Sunday, July 6, 2014

The sun was dusty gold and setting behind the coastal mountains, over exposing the world, when I pull off at the back entrance to Sears Point Raceway to think.  I was on my way back from Davis where I had seen my dog, my Sparky, for the last time.  The sweetest dog I have ever know, unquestioning love on four legs, was in so much pain that he was too vicious to hug, let alone get a muzzle on him.

In a few hours we would get the call that he had a a ruptured disc in his spine and that his spinal cord had degenerated to liquid.  He was in constant pain when he was awake but they had sedated him and he was still asleep.  They told us they could make sure he didn't wake up again, that he never had to be in pain again, but that would mean we would never see him again.
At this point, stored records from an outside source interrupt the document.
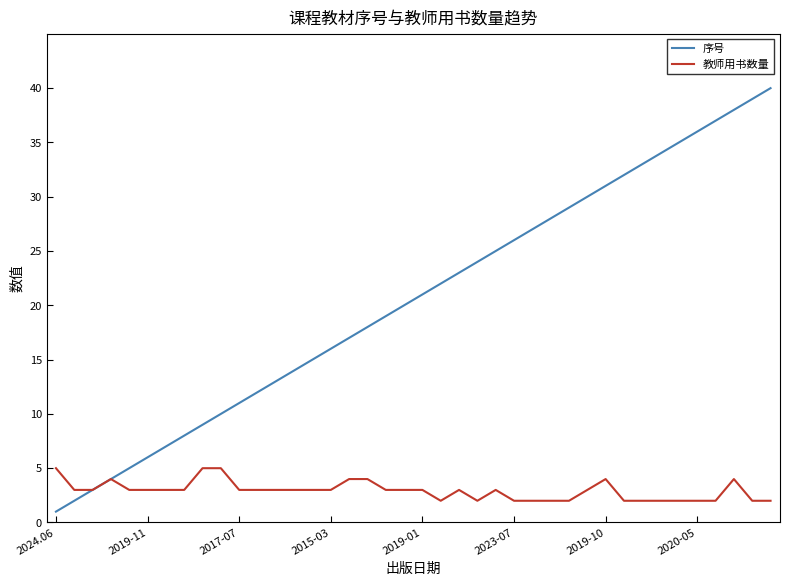

List the series in order of their overall mean, highest first.

序号, 教师用书数量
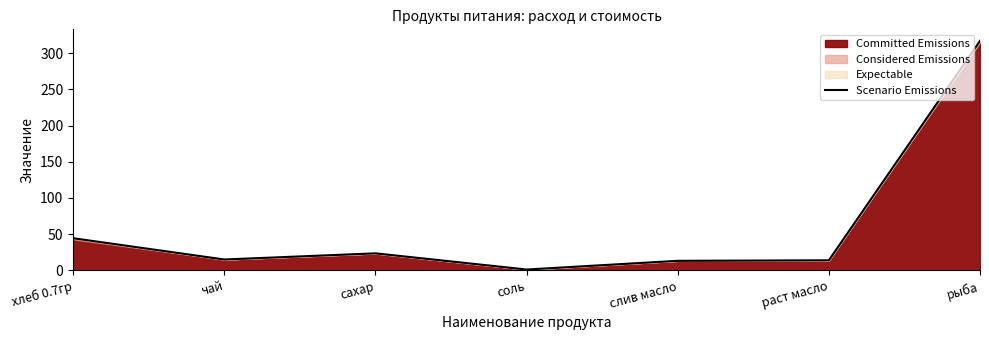

Rank the categories by value from highest to lowest.

рыба, хлеб 0.7гр, сахар, чай, раст масло, слив масло, соль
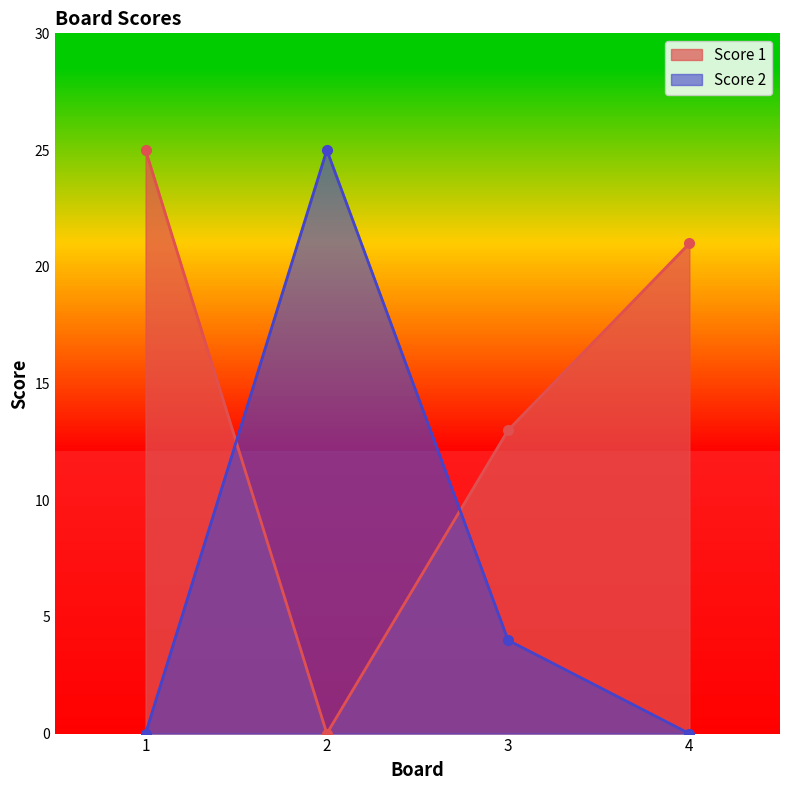

How many distinct data groups are displayed?

2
Laurie, Nick and I agreed that we never wanted him to feel pain like that again.  We formed a circle and hugged each other hard.  We cried the kind of tears that only come from real life coming to call, wrapping us in its her arm.  Those arms felt warm as a summer afternoon and cold as a winter night at the same time.

That phone call was in the future when the Passat shut down and I called my friend Blake Tatum.  We  had been discussing the new situation, the fact that no one had heard from my best friend Jeff Canfield.  Jeff lived alone in Oakland, quietly and kind of secretly. He had missed a call to his Mom the previous Thursday and she had told Laurie that she had a bad feeling.

It is not a good thing when a mother has a bad feeling about their only son.

I had been doing a racing magazine of sorts with Blake for about 3 and a half years.  That would end suddenly, without warning, in a few months and as of this writing I still do not know the details.  That too was all in the future as I sat there watching the sun go down.  At that moment, radio off and the only sound being the hiss of radials on the river road as cars oblivious to me and my thought sped past.  At that moment Blake was a good friend, a former cop and he and I shared a dreadful secret.  Blake had told me to send the Oakland Police to Jeff's condo to have a look.  I knew what the were going to find, Blake knew what we they were going to find.  I held out hope that Jeff had been so depressed that he had just gone for a drive, taking his cameras off on the road he loved, going to points unknown like he had done before.  It was a faint hope but it was all I had. Blake told me it would take time for the police to complete the search and that I could call him if I needed to.

I pestered the Oakland Police switchboard all night.  I sent text messages and I tried to be numb. Other people might say they "tried to be strong" but I knew that was not the path I needed just then. If I made myself strong I would have to feel and I wasn't ready for that.  I needed to be numb, not the numb that comes out of a bottle but the numb that comes from inside.  The numb that comes from not allowing yourself to acknowledge that what was happening was real. When I finally got the report from the police that night they said there was no response to their knock at the door and his car was in its parking space.

They found him the next morning at 9AM, dead in his apartment. I didn't go down to be there when they opened the apartment and I still feel guilty about that.

In two days I had lot my two best friends.  Sparky, who through everything that had gone before was vessel of unrelenting joy and love.  Jeff, my wingman in every sense of the word for most of my life. When they found Jeff I knew that I had to stay numb, I also knew that change wasn't coming, it was here.